*Exercise*
Reproduce the text of all the material below word for word, leaving out the pictures.
####
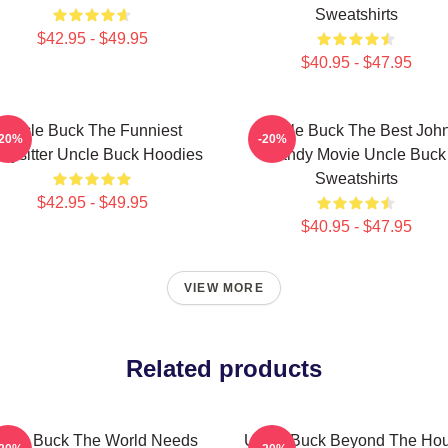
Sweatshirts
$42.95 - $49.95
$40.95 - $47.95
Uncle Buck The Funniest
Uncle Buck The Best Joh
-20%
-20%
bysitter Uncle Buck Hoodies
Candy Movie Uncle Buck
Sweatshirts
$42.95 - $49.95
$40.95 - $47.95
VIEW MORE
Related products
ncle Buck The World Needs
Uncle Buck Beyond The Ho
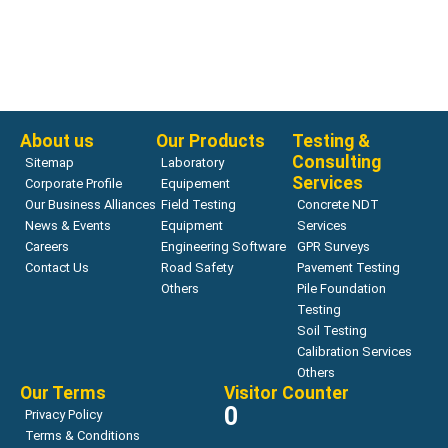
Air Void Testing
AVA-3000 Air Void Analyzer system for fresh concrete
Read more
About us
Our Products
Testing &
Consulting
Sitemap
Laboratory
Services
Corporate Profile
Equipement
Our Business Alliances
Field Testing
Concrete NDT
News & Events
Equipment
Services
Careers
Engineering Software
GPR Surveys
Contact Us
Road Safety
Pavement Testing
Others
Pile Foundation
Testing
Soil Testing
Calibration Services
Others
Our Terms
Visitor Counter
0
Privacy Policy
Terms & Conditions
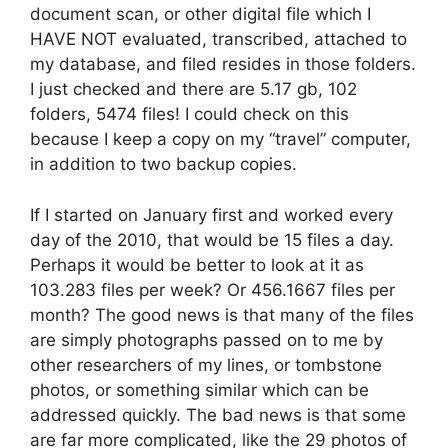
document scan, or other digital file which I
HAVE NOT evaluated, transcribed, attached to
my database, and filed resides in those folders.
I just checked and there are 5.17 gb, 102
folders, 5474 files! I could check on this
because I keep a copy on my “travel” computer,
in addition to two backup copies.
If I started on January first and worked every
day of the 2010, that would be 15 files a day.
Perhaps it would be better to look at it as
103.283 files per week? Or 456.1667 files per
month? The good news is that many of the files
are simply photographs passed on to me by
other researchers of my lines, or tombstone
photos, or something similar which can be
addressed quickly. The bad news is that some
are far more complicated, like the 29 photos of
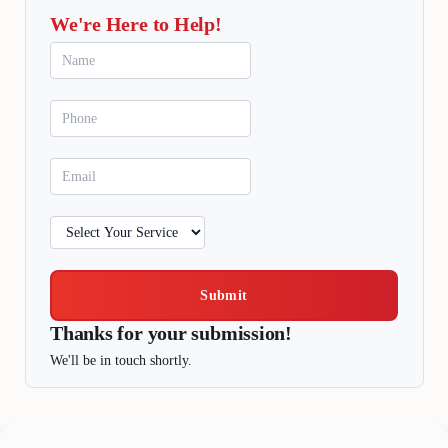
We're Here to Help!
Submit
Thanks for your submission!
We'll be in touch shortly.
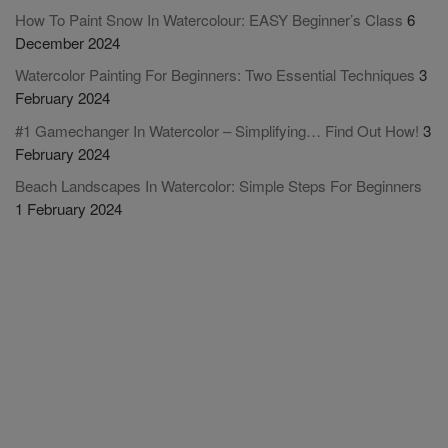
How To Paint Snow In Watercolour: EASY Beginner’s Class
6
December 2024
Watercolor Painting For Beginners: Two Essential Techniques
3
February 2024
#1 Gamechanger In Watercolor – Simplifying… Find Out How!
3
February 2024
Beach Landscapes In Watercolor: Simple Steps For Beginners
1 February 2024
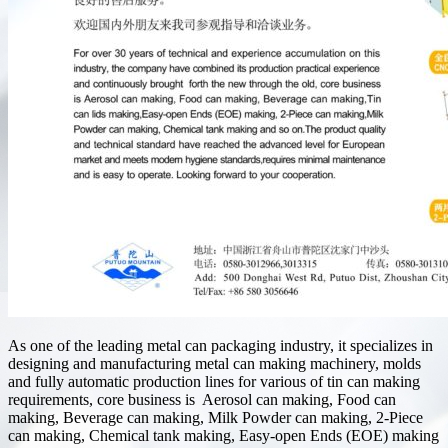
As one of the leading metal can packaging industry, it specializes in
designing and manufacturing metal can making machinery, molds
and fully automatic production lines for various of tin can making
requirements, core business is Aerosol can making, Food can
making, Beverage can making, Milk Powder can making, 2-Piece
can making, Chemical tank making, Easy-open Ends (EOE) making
####
*Solved problem*
Sweatshirts
$42.95 - $49.95
$40.95 - $47.95
Uncle Buck The Funniest
Uncle Buck The Best Joh
-20%
-20%
bysitter Uncle Buck Hoodies
Candy Movie Uncle Buck
Sweatshirts
$42.95 - $49.95
$40.95 - $47.95
VIEW MORE
Related products
ncle Buck The World Needs
Uncle Buck Beyond The Ho
Air Void Testing
AVA-3000 Air Void Analyzer system for fresh concrete
Read more
About us
Our Products
Testing &
Consulting
Sitemap
Laboratory
Services
Corporate Profile
Equipement
Our Business Alliances
Field Testing
Concrete NDT
News & Events
Equipment
Services
Careers
Engineering Software
GPR Surveys
Contact Us
Road Safety
Pavement Testing
Others
Pile Foundation
Testing
Soil Testing
Calibration Services
Others
Our Terms
Visitor Counter
0
Privacy Policy
Terms & Conditions
document scan, or other digital file which I
HAVE NOT evaluated, transcribed, attached to
my database, and filed resides in those folders.
I just checked and there are 5.17 gb, 102
folders, 5474 files! I could check on this
because I keep a copy on my “travel” computer,
in addition to two backup copies.
If I started on January first and worked every
day of the 2010, that would be 15 files a day.
Perhaps it would be better to look at it as
103.283 files per week? Or 456.1667 files per
month? The good news is that many of the files
are simply photographs passed on to me by
other researchers of my lines, or tombstone
photos, or something similar which can be
addressed quickly. The bad news is that some
are far more complicated, like the 29 photos of
We're Here to Help!
Submit
Thanks for your submission!
We'll be in touch shortly.
How To Paint Snow In Watercolour: EASY Beginner’s Class
6
December 2024
Watercolor Painting For Beginners: Two Essential Techniques
3
February 2024
#1 Gamechanger In Watercolor – Simplifying… Find Out How!
3
February 2024
Beach Landscapes In Watercolor: Simple Steps For Beginners
1 February 2024
As one of the leading metal can packaging industry, it specializes in
designing and manufacturing metal can making machinery, molds
and fully automatic production lines for various of tin can making
requirements, core business is Aerosol can making, Food can
making, Beverage can making, Milk Powder can making, 2-Piece
can making, Chemical tank making, Easy-open Ends (EOE) making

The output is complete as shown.